The consequences of violating these provisions are real. Act 843 imposes both civil and criminal liabilities for non-compliance, with offences including the unlawful disclosure of personal data. Penalties include fines, imprisonment, or both, and the Data Protection Commission (DPC) is empowered to impose administrative sanctions including suspension or cancellation of a data controller’s registration. Selling or offering to sell the personal data of another person constitutes a specific offence under the Act, punishable by a fine of not more than 2,500 penalty units, a term of imprisonment of not more than five years, or both.

The law has been tested in its most acute form recently. The Ghana Association of Privacy Professionals (GAPP) condemned the non-consensual recording and publication of intimate content involving Ghanaian women by a foreign national, describing the act as a grave violation of privacy and personal dignity. GAPP called on the Ministry of Communications, Digital Technology and Innovations, the Data Protection Commission, the Cyber Security Authority, and the National Communications Authority to conduct swift and thorough investigations. It also noted that beyond Act 843, such conduct may constitute offences under the Cybersecurity Act 2020 (Act 1038), including unlawful interference with privacy and cyber harassment.

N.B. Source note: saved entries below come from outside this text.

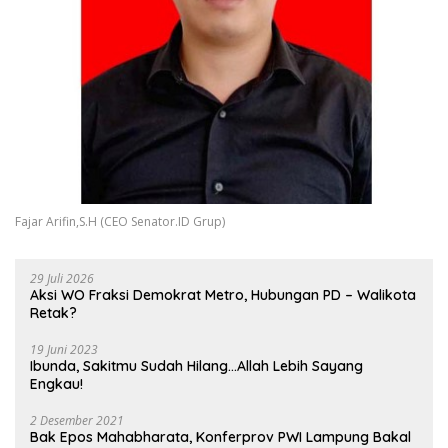
Fajar Arifin,S.H (CEO Senator.ID Grup)
29 Juli 2026
Aksi WO Fraksi Demokrat Metro, Hubungan PD – Walikota
Retak?
19 Juni 2023
Ibunda, Sakitmu Sudah Hilang…Allah Lebih Sayang
Engkau!
2 Desember 2021
Bak Epos Mahabharata, Konferprov PWI Lampung Bakal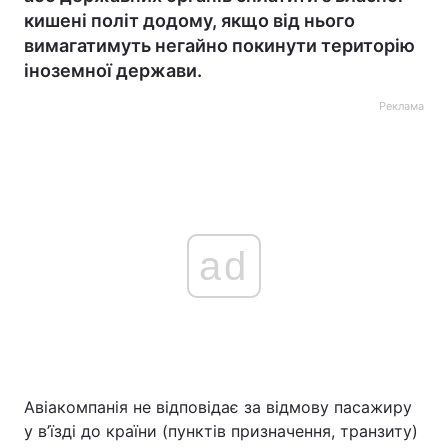
кишені політ додому, якщо від нього
вимагатимуть негайно покинути територію
іноземної держави.
Реклама
ad
Авіакомпанія не відповідає за відмову пасажиру
у в’їзді до країни (пунктів призначення, транзиту)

The challenge, as information technology consultant Osbert Nii Okaitey Okaitey observed, is that the commercialisation of social media has fundamentally altered the incentive structure. Content generates income. High-view videos generate more income. The financial reward for sharing something that draws attention is immediate, while the legal consequences, even if they exist in statute, require a complainant to know their rights, a regulator to act, and a court process to complete before any accountability materialises. In the gap between those two timelines, the video stays online and the harm compounds.

Ghana’s international obligations reinforce the domestic legal framework. Article 12 of the Universal Declaration of Human Rights (UDHR) and Article 17 of the International Covenant on Civil and Political Rights (ICCPR) both protect individuals against arbitrary interference with their privacy, family, home and correspondence, and affirm the right to legal protection against such interference.

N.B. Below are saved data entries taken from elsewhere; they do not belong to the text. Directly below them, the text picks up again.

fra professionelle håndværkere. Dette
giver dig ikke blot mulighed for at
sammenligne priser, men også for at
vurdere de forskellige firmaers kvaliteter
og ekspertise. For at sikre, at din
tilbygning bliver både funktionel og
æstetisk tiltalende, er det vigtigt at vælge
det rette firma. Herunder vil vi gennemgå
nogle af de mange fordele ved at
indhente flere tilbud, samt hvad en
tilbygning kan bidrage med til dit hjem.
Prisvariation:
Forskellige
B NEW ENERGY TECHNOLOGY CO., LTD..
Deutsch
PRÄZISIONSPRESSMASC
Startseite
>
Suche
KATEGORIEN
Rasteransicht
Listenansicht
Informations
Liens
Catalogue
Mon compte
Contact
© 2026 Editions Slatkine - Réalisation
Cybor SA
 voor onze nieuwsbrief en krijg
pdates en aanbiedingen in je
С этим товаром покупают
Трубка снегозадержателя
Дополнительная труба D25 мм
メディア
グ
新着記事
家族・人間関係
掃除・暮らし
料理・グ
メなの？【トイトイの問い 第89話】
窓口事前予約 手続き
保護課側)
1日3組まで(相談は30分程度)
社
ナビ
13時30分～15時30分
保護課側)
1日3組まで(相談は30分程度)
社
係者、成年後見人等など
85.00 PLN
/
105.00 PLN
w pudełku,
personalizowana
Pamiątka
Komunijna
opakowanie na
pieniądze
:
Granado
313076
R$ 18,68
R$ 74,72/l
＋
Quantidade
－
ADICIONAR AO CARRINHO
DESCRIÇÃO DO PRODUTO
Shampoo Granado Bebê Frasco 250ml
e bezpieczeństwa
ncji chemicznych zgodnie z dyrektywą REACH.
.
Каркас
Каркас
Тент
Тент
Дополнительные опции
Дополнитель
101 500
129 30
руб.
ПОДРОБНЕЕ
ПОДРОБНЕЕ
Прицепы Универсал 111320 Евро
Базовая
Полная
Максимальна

The practical instruction is straightforward: the fact that a recording is made in a public space does not automatically make it lawful to publish online. Consent, purpose, and context govern whether sharing content crosses from participation in public life into violation of private rights. Ghanaians should be aware that they can file a complaint with the Data Protection Commission, and that the law exists to protect them. Whether the relevant authorities make that protection real, consistently and visibly, remains the open question.